Je pense qu'il y a des images dans Close dont nous ne sommes pas habitués de voir, qui sont moins représentées. Dans ce monde, on est beaucoup plus habitué à voir des images brutales liées à la masculinité que des images de tendresse. C'était un désir de ma part d'injecter de la tendresse dans l'univers masculin. Mais aussi parler de cette perte de tendresse et ce mouvement vers la brutalité. Dans notre société, on apprend aux jeunes garçons très tôt que l'émotion est liée à la féminité. Qu'il y a des traits comme l'indépendance et la compétitivité qui sont très valorisés. Pour moi, c'est important d'en parler et d'en montrer.
Vous traitez également de nombreux thèmes sensibles qui peuvent encore être tabous de nos jours...
Grâce au cinéma, je peux parler de choses que je ne pouvais parler quand j'étais jeune. Ces choses étaient tabous, que ce soit de parler d'intimité et de masculinité. Et je suis sûr que pour certaines personnes, c'est encore tabou... C'est vrai qu'il y a des thèmes plus sombres dans le film. Parce que le monde de l'enfance a été présenté comme une utopie. On voit beaucoup les couleurs et les fleurs. Mais on n'aime pas toujours regarder les ombres.
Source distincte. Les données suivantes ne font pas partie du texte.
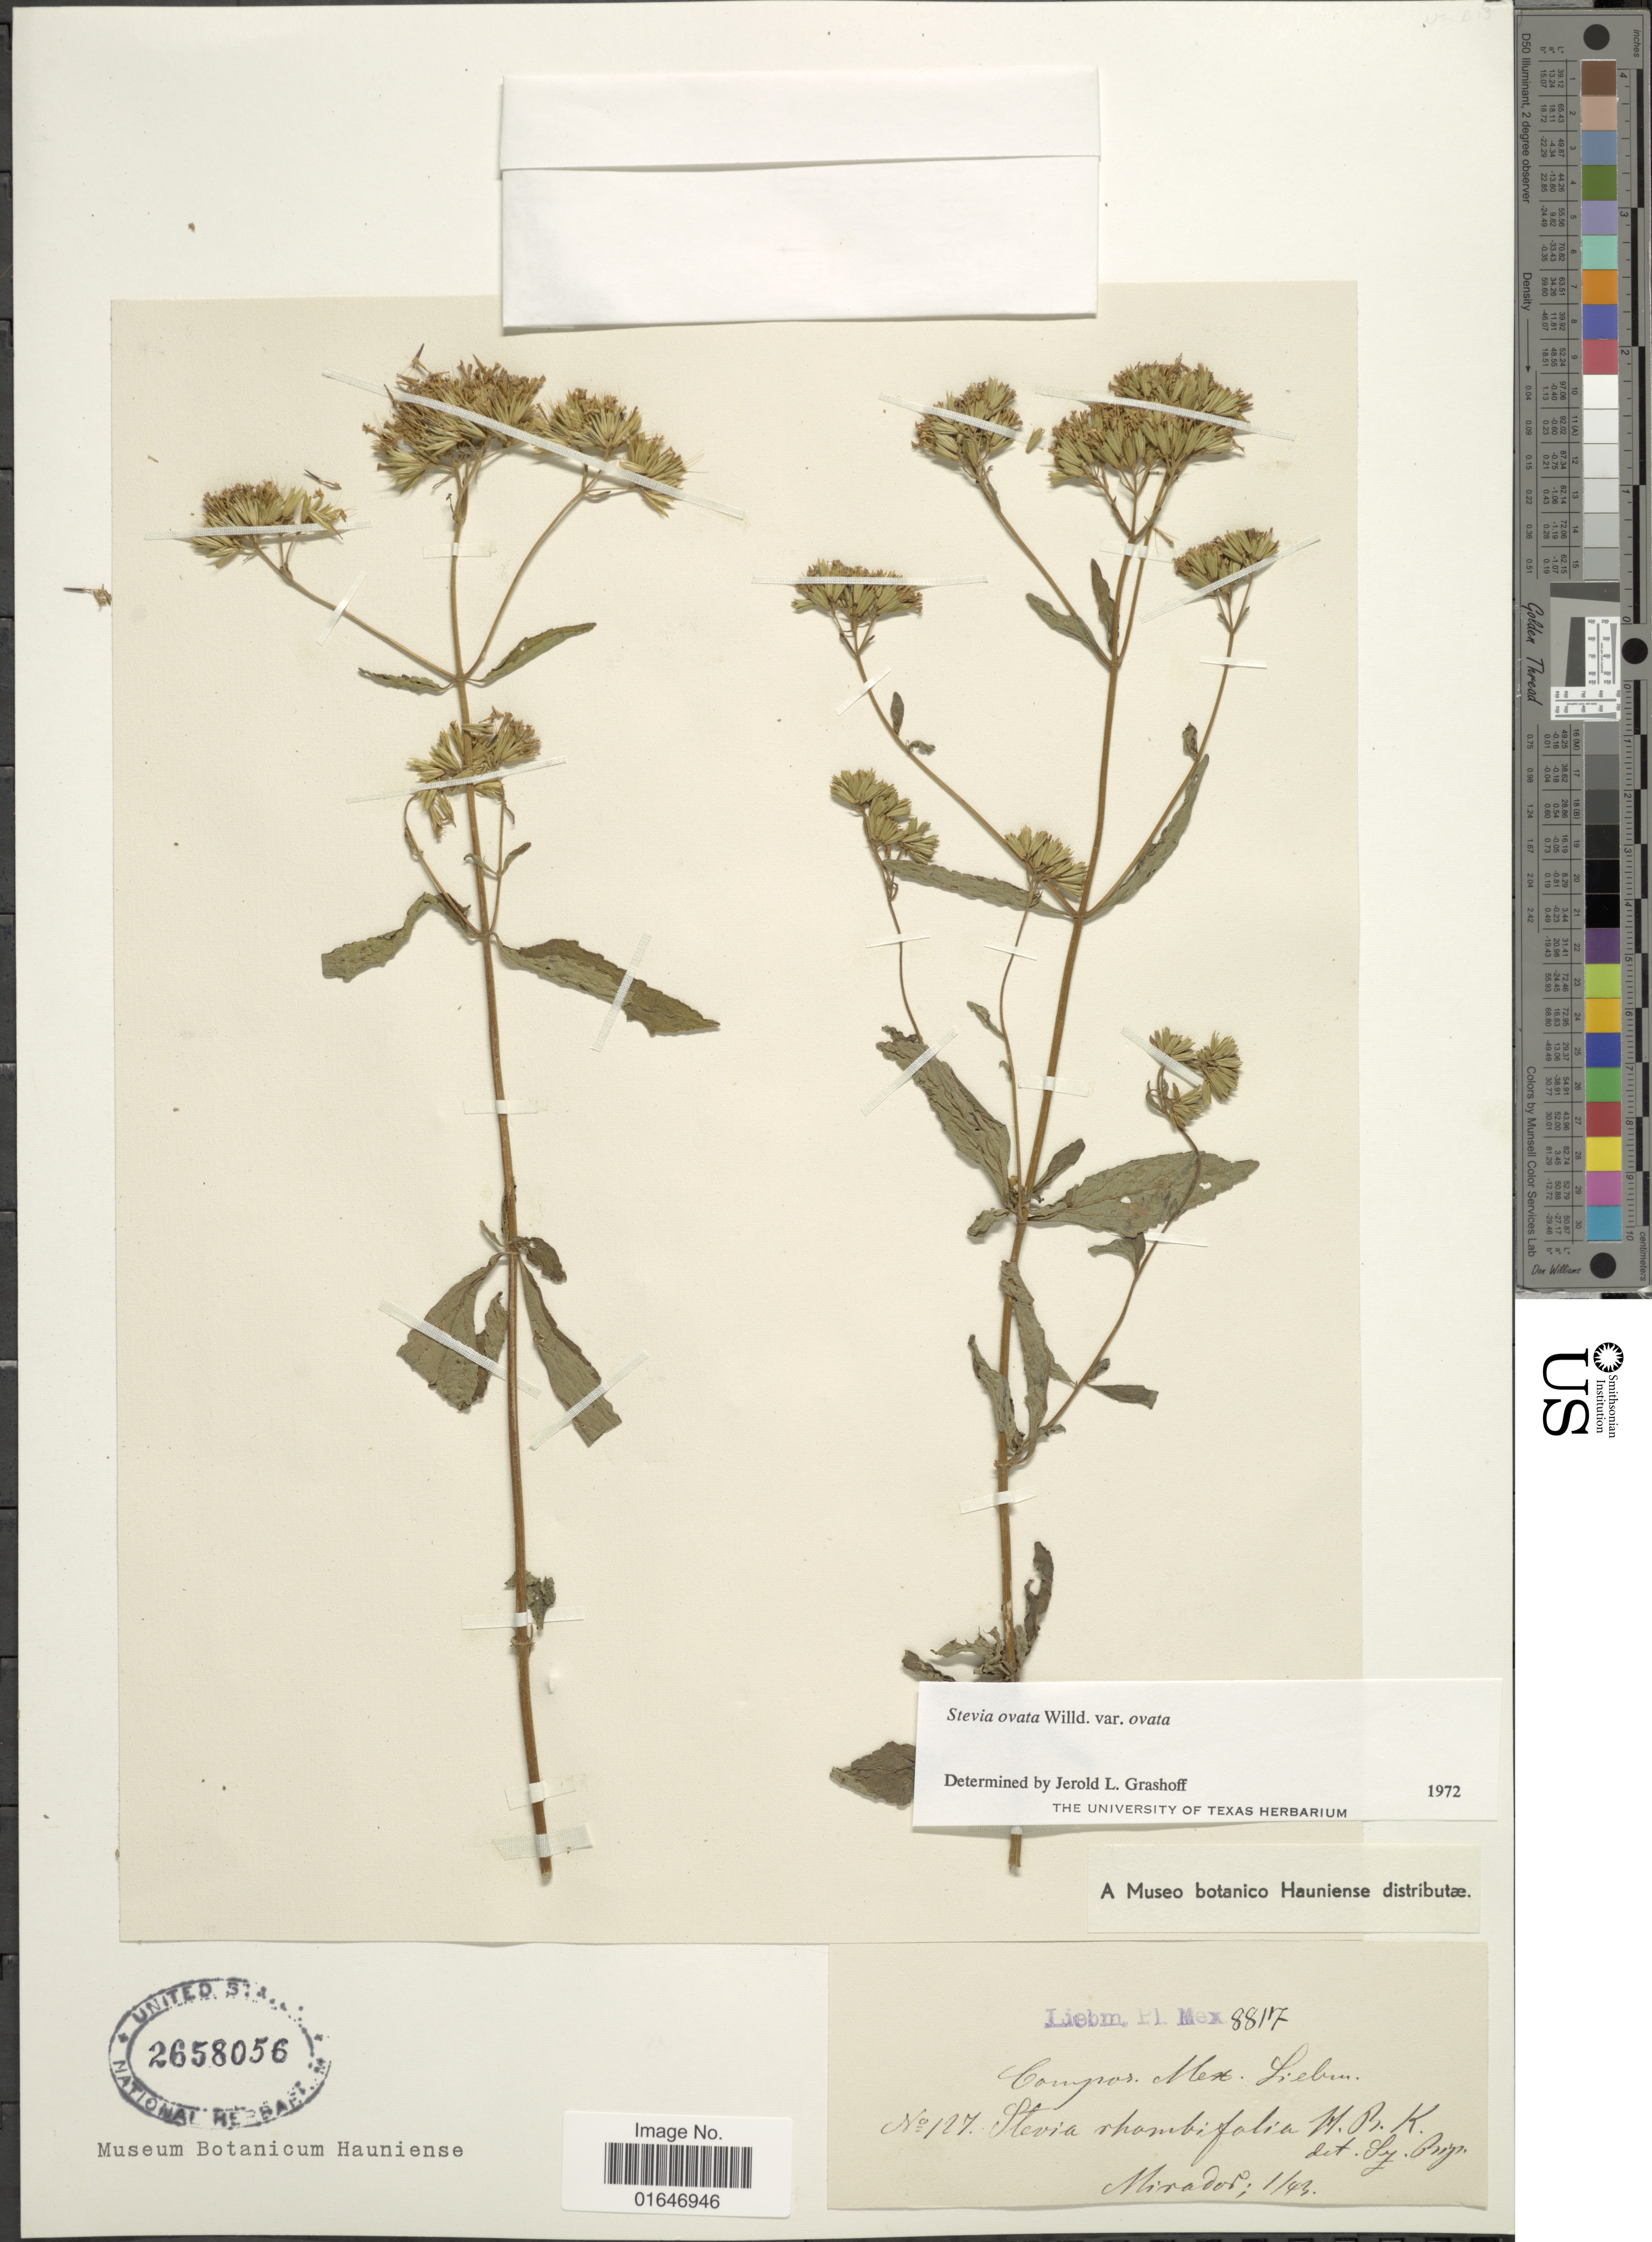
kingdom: Plantae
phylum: Tracheophyta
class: Magnoliopsida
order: Asterales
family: Asteraceae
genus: Stevia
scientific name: Stevia ovata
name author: Willd.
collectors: F. M. Liebmann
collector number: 8817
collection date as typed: Transcribed d/m/y: /1/43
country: Mexico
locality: Mirador.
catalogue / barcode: US 2658056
Si le long métrage est sombre, c'est généralement sa lumière qui a le dernier mot...
Autant dans ma vie personnelle que professionnelle, je suis quelqu'un qui cherche à trouver de la beauté dans tout. Même si je sens la nécessité de parler de la violence et de la souffrance, il faut essayer de regarder la beauté. Ma maman peignait tout le temps quand j'étais jeune et elle m'a appris à chercher la beauté. Donc les couleurs, les lumières, la beauté : pour moi c'est quelque chose qui est au centre de ce que j'ai envie de créer.
Votre film a remporté le Grand prix à Cannes en 2022 et plusieurs lui attribuaient la Palme d'Or, qui est allé à Triangle of Sadness, un choix plus politisé.
Je suis allé voir Triangle of Sadness à Gand, l'endroit où j'ai grandi. La salle était pleine et on a vécu une expérience collective que je n'ai pas vécue depuis trop longtemps. C'est un film hilarant, dégoûtant, qui te fait vivre plein de choses collectivement. Je me suis rappelé la beauté de regarder quelque chose en salle. Pour le cinéma, je trouve que c'est un film important. J'adore son réalisateur Ruben Östlund, la manière dont il regarde. Il te pousse, il est cynique. Il a un autre type de regard sur les gens que moi. Je cherche la douceur, la beauté. Lui il cherche le malaise, à choquer, à mettre le doigt sur la honte. Finalement, la honte est présente dans son univers et dans le mien, mais d'une manière différente.
Close représente la Belgique aux Oscars dans la catégorie du Meilleur film international...
Je suis très honoré d'être le représentant de la Belgique aux Oscars. J'ai grandi avec le cinéma américain. À l'âge de 12 ans, je me suis mis à tout filmer. Les Oscars étaient tellement le décor de mes rêves. Comme le dit Rose dans Titanic: « Tu peux être blasé sur beaucoup de choses, mais pas sur le Titanic ». Je ressens la même chose avec les Oscars.